Direct membrane method for the study of interface-controlled transport of cholesterol in aqueous media.

Studies were designed to demonstrate the use of a silicone rubber membrane diffusion cell in the mechanistic study of cholesterol mass transfer in aqueous media. The method is shown to be simple, precise, and well suited for delineating conditions which facilitate cholesterol transport. Traditional membrane diffusion resistance was determined with cholesterol solubilized in the nonionic surfactant, polyoxyethylene(10)-nonylphenol ether. The use of a charged surfactant additive, either sodium oleate or benzyldimethyltetradecylammonium chloride, reduced cholesterol membrane flux in a manner consistent with a transport barrier residing in the membrane and micelle interfacial regions.

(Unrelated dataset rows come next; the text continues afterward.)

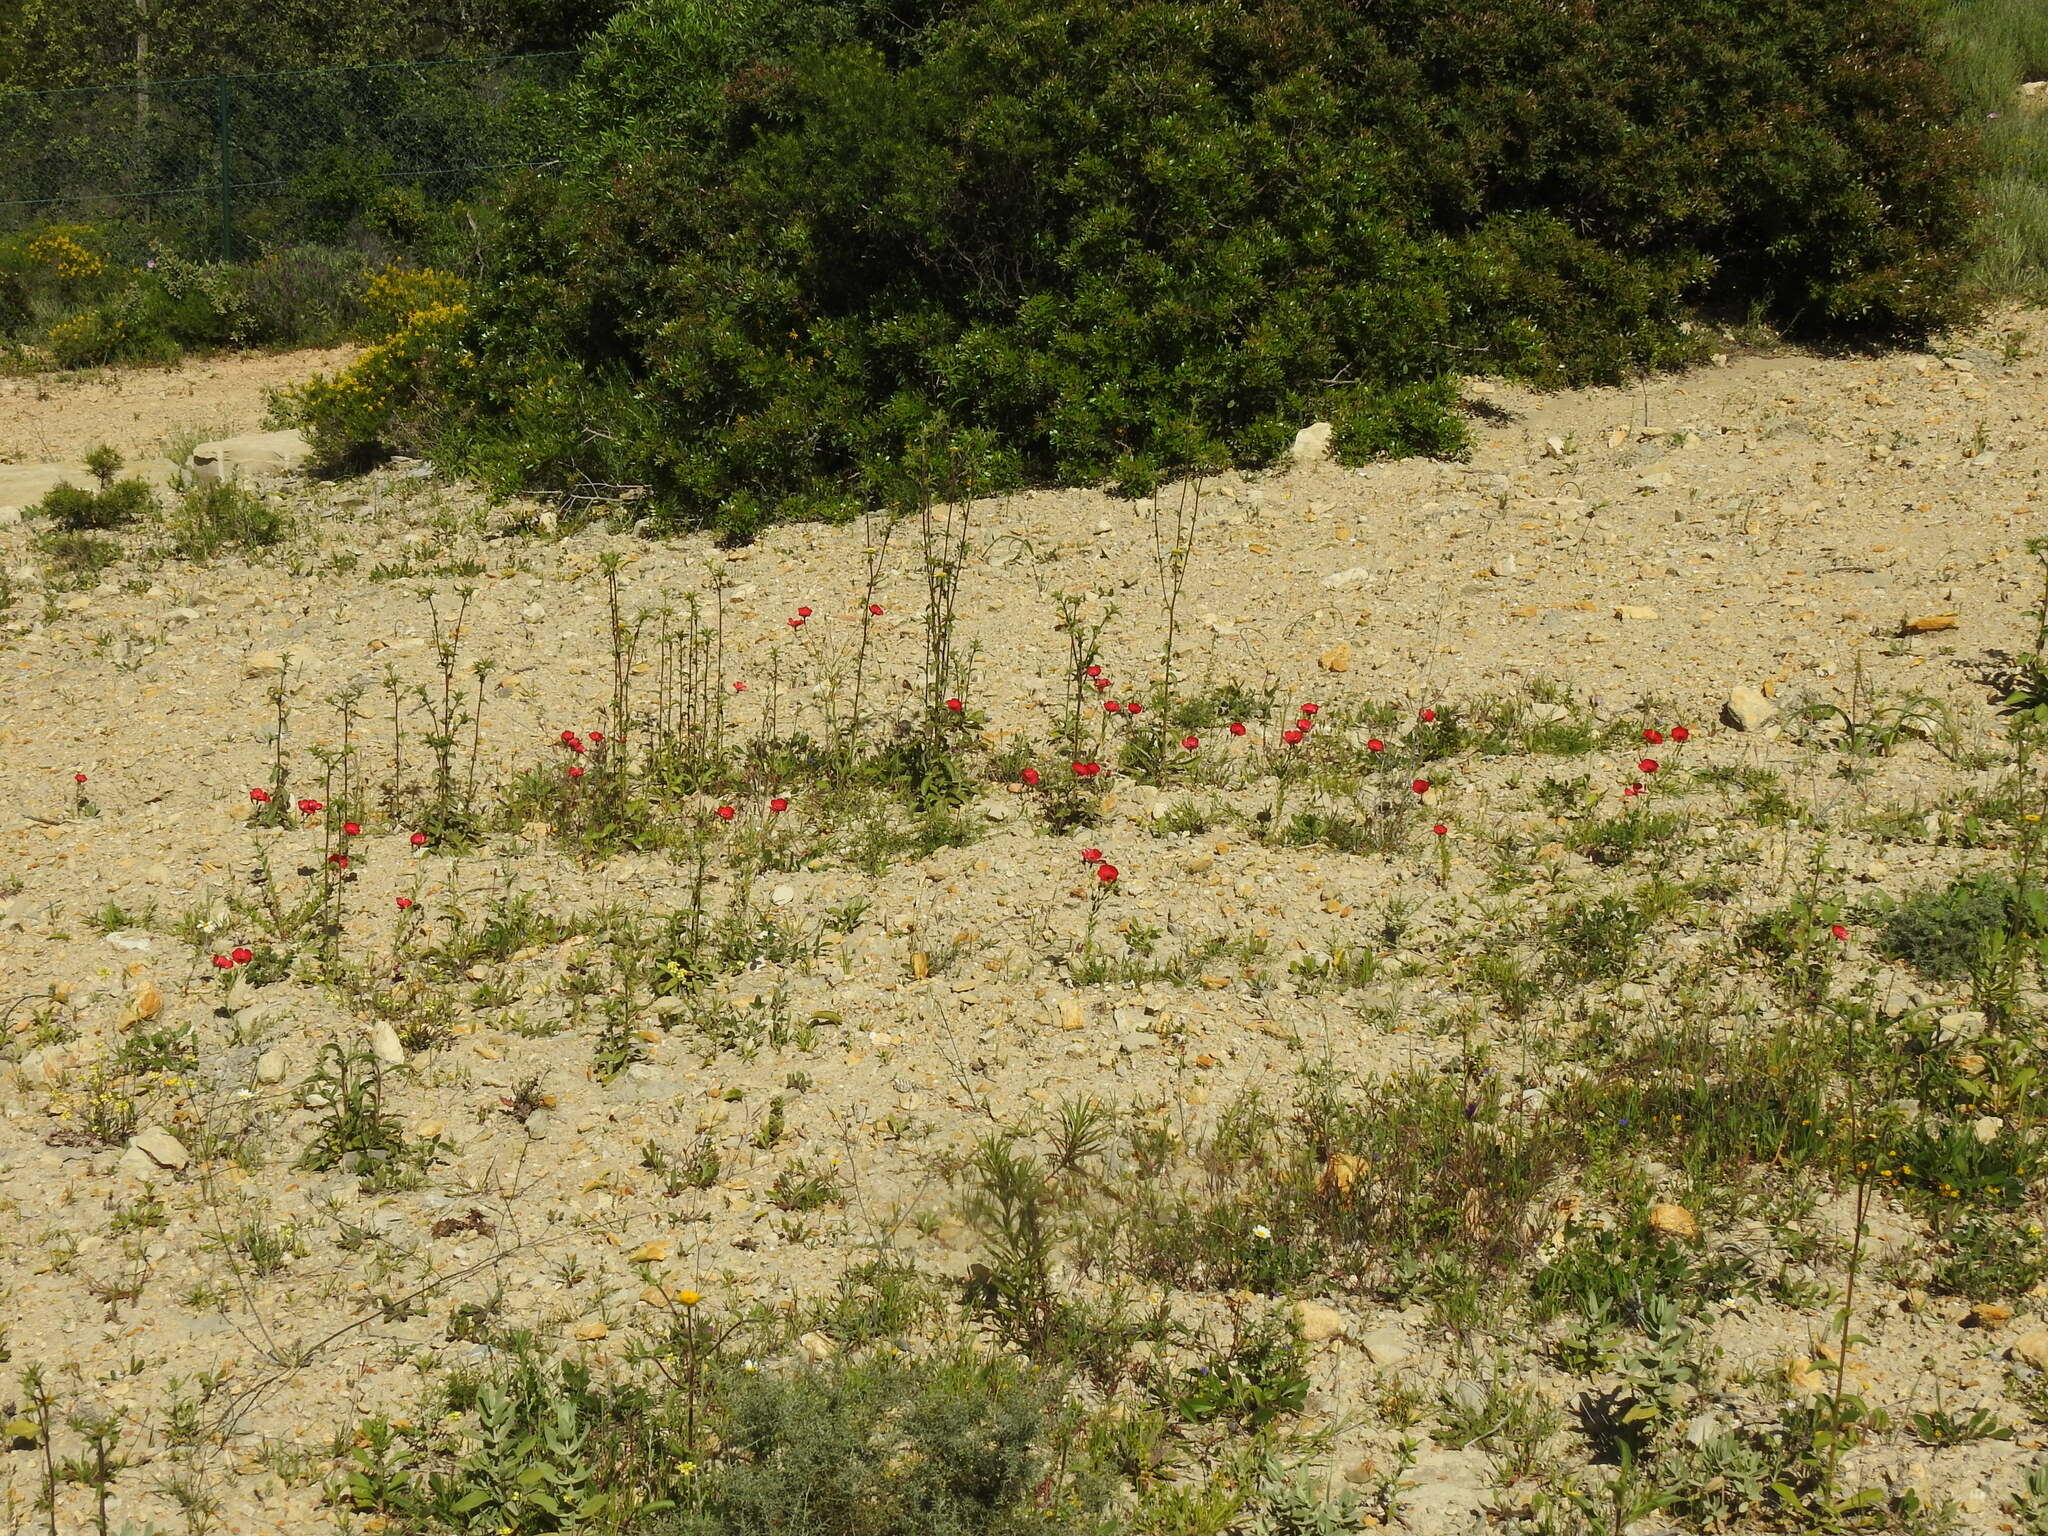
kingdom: Plantae
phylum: Tracheophyta
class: Magnoliopsida
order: Malpighiales
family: Linaceae
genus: Linum
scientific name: Linum grandiflorum
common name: Crimson flax
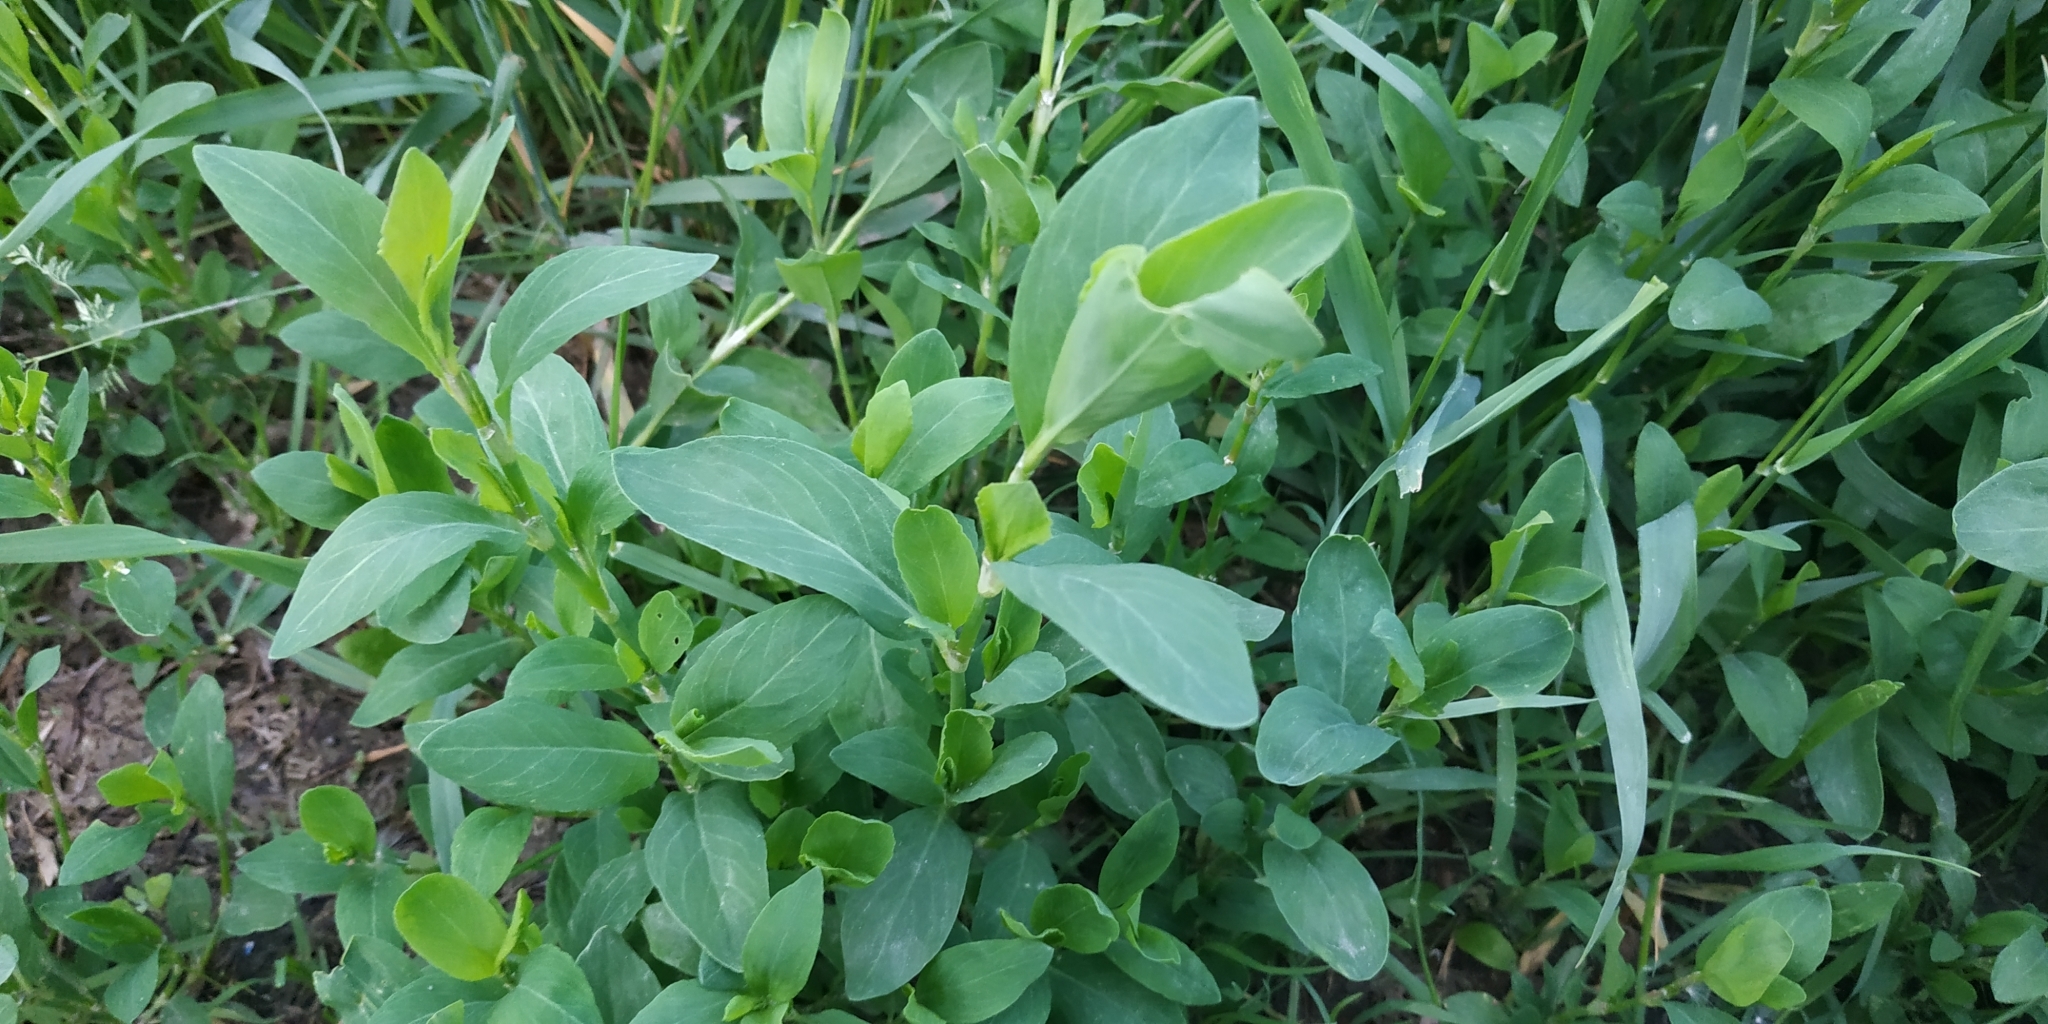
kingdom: Plantae
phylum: Tracheophyta
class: Magnoliopsida
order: Caryophyllales
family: Polygonaceae
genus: Polygonum
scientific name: Polygonum aviculare
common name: Prostrate knotweed
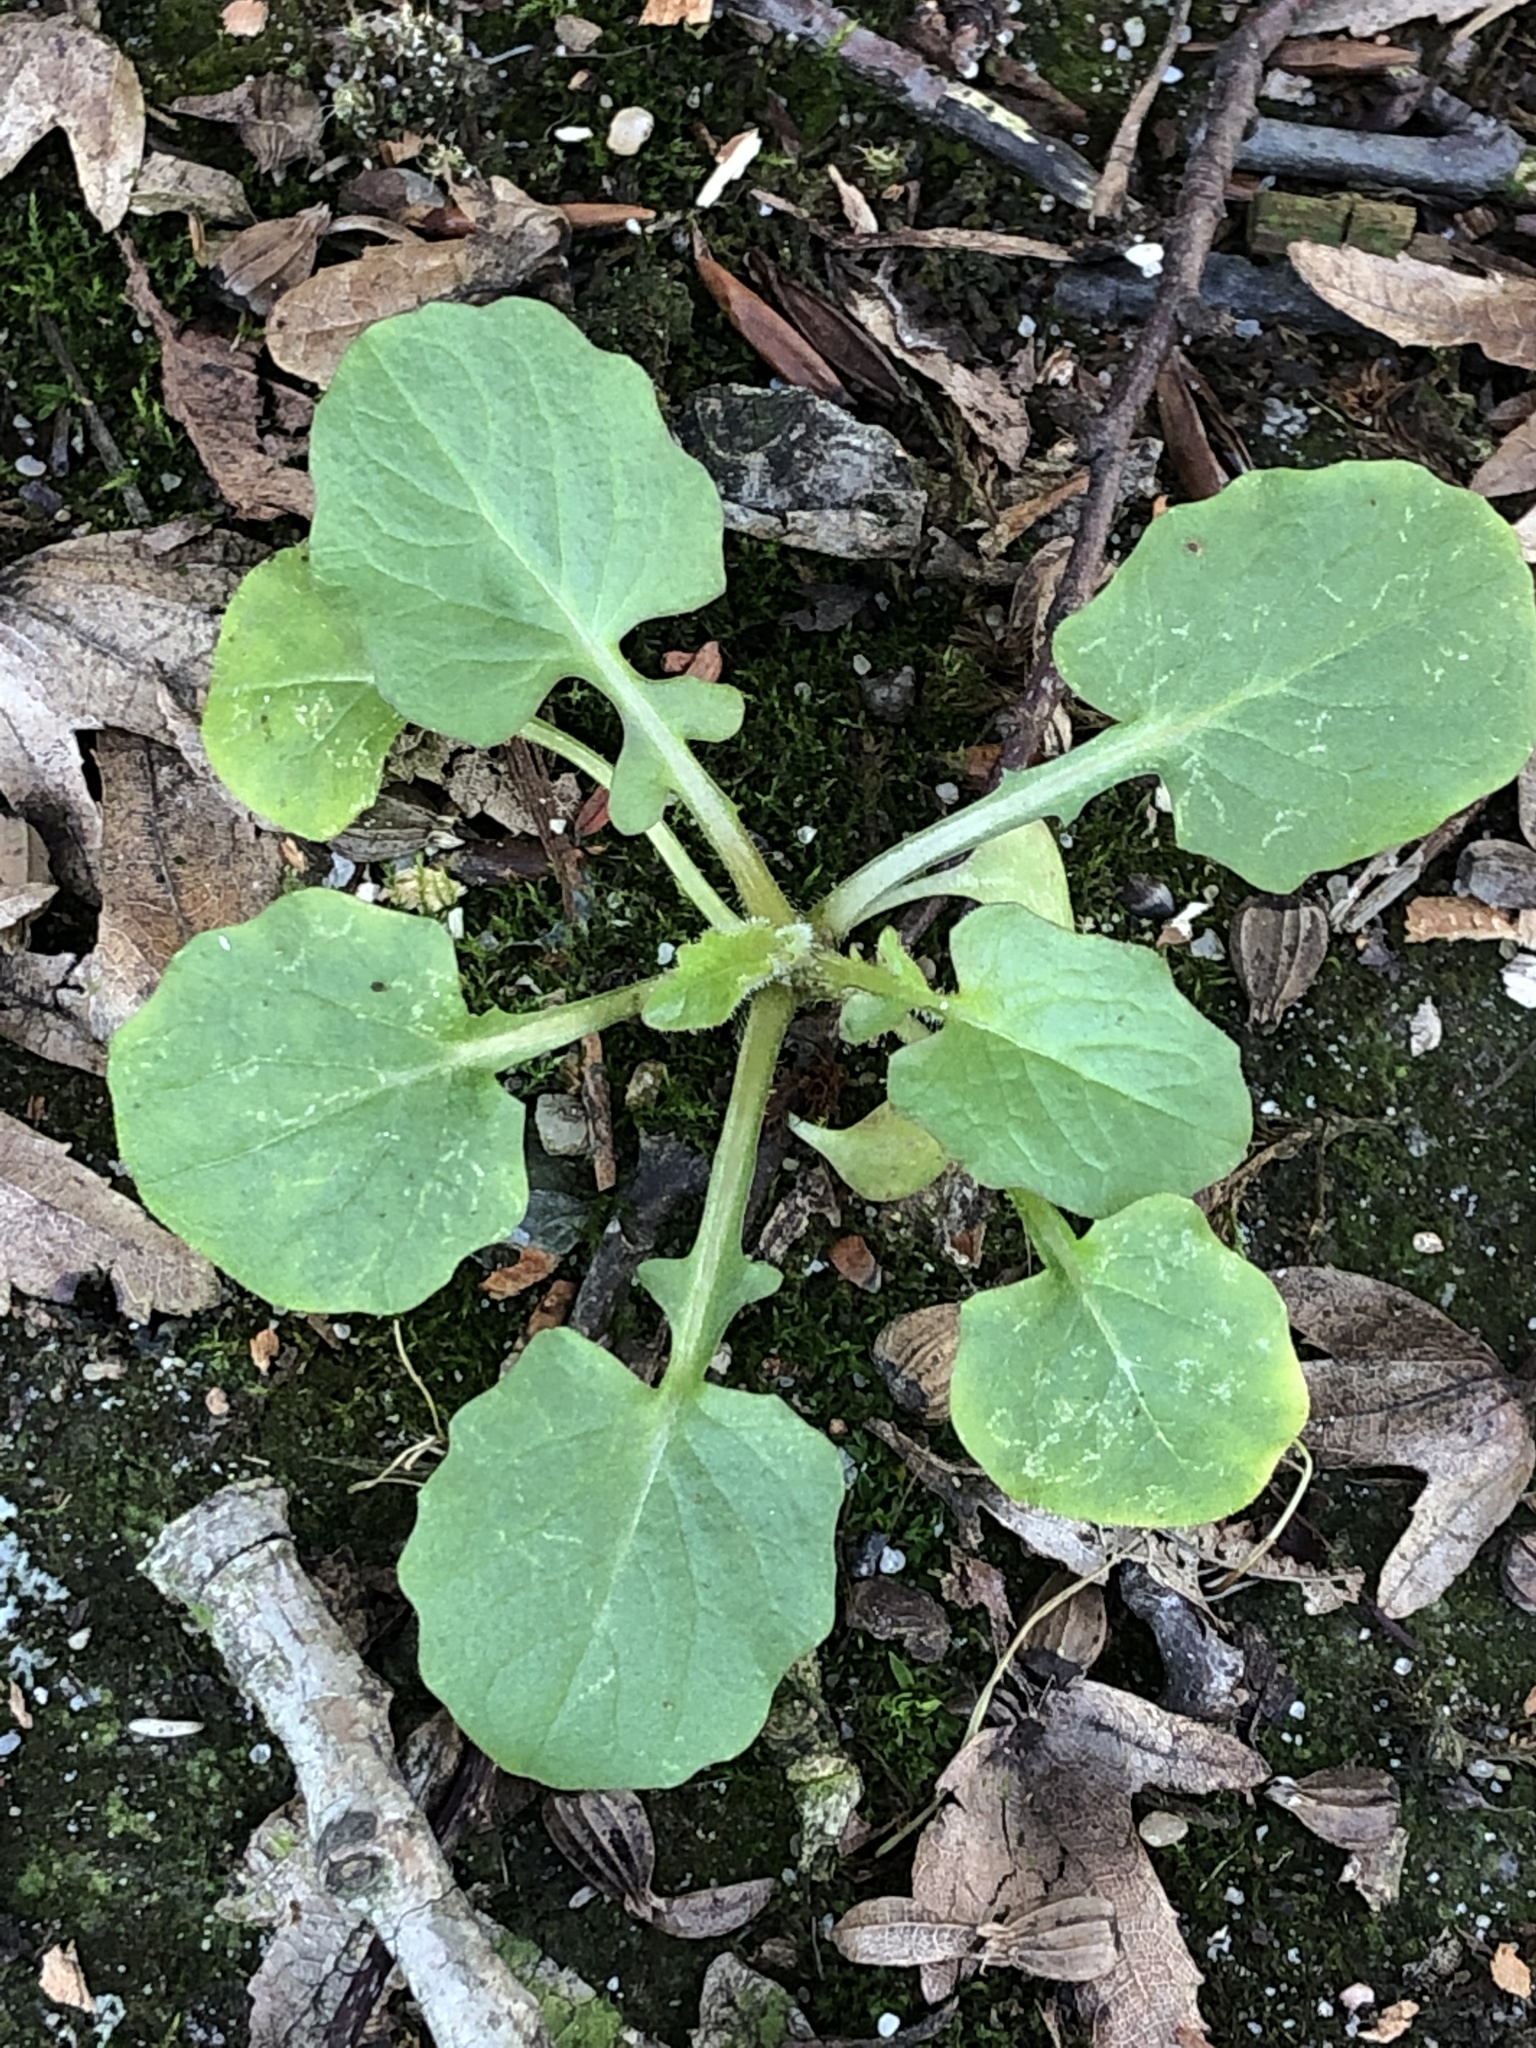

Quantitative determination of total transport resistance was good (CV of greater than 95%) for cases more than 99% interface controlled. Interfacial resistance imparted by the charged surfactant additive was essentially abolished by strong electrolyte (sodium chloride). Electrolyte was utilized in either the upstream or the downstream aqueous compartment to enhance cholesterol transport by a mechanism which is consistent with a marked increase in the frequency of micelle collision with the corresponding membrane surface. When the downstream interfacial component of total transport resistance was "short circuited" by electrolyte in sequential transport runs using the same membrane, a "dumping" of cholesterol by the membrane compartment was observed. Limited studies with a second nonionic surfactant, polyoxyethylene(15)-tridecyl ether, suggest that the structure of separate micelle components may also be related to cholesterol mass transfer which occurs via a micelle collision in the interfacial region.